Crypto Conversation: The $3.9 Million Mistake

Crypto Conversation: The $3.9 Million Mistake

What’s hot in crypto?

The cost of transaction fees. Let me explain, here we’re looking at something different from usual. We’re tracking the cost of transaction fees on Ethereum since the beginning of 2020. It’s a recap of the major decentralized finance governance token launches that have made headlines in the past few months and how the fees have shot up and down and up. 

How has the fee price changed?

Ethereum “gas fees” — or transaction fees — have reached striking new highs, as new decentralized finance protocols require more complex transactions. Increased demand fueled by “yield-farming” has also affected fees. Yield farming is the attempt to get crypto assets to produce the most returns possible, often by moving assets around and trying to spot the highest annual percentage yields. 

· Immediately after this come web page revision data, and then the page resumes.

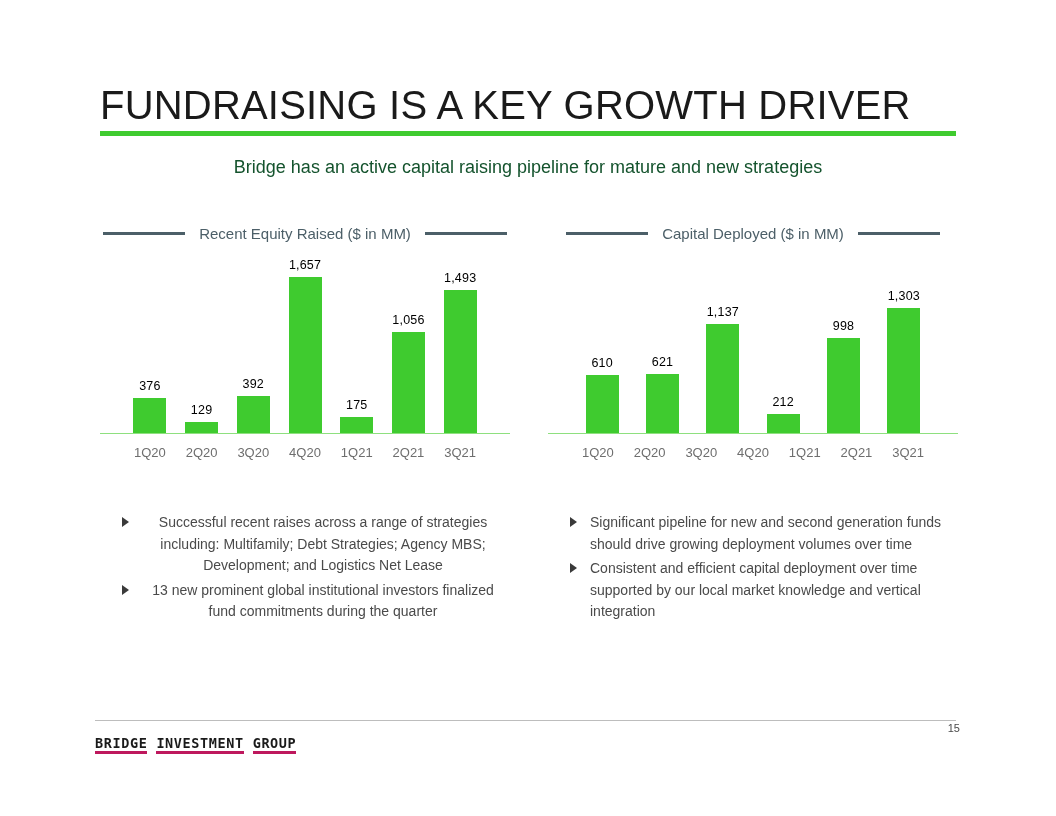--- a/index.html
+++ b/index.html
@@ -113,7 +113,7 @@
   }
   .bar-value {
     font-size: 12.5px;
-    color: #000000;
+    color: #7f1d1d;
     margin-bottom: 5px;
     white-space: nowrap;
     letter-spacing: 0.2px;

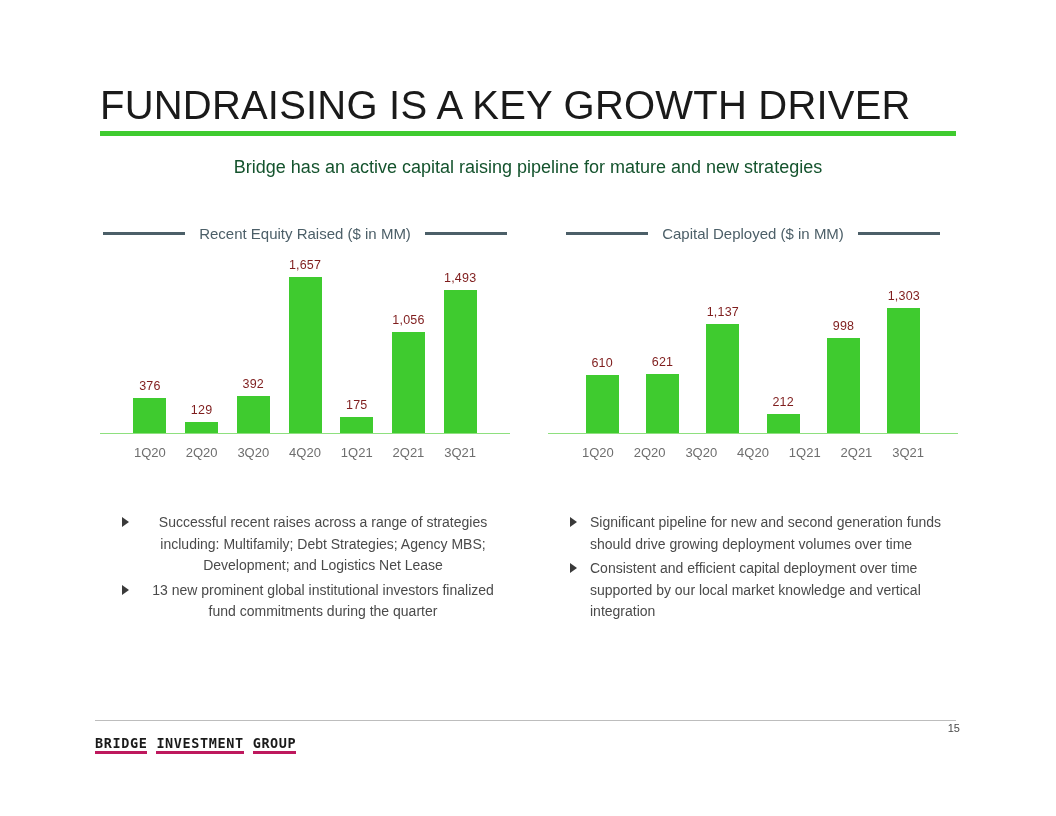--- a/index.html
+++ b/index.html
@@ -135,6 +135,7 @@
     bottom: 8px;
     display: flex;
     justify-content: space-between;
+    flex-direction: column;
   }
   .axis-label {
     flex: 1 1 0;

Remember, fees on Ethereum are measured in “gas.” More complex transactions require more gas, and the cost of that gas goes up and down as demand goes up and down. These fees go directly to miners, who will prioritize transactions with a higher fee. Mining is that arduous task of essentially verifying past cryptocurrency transactions. It sometimes pays off well, but depends on carrying out the tedious work, and getting lucky, thus higher fees typically means higher pay off for the miners.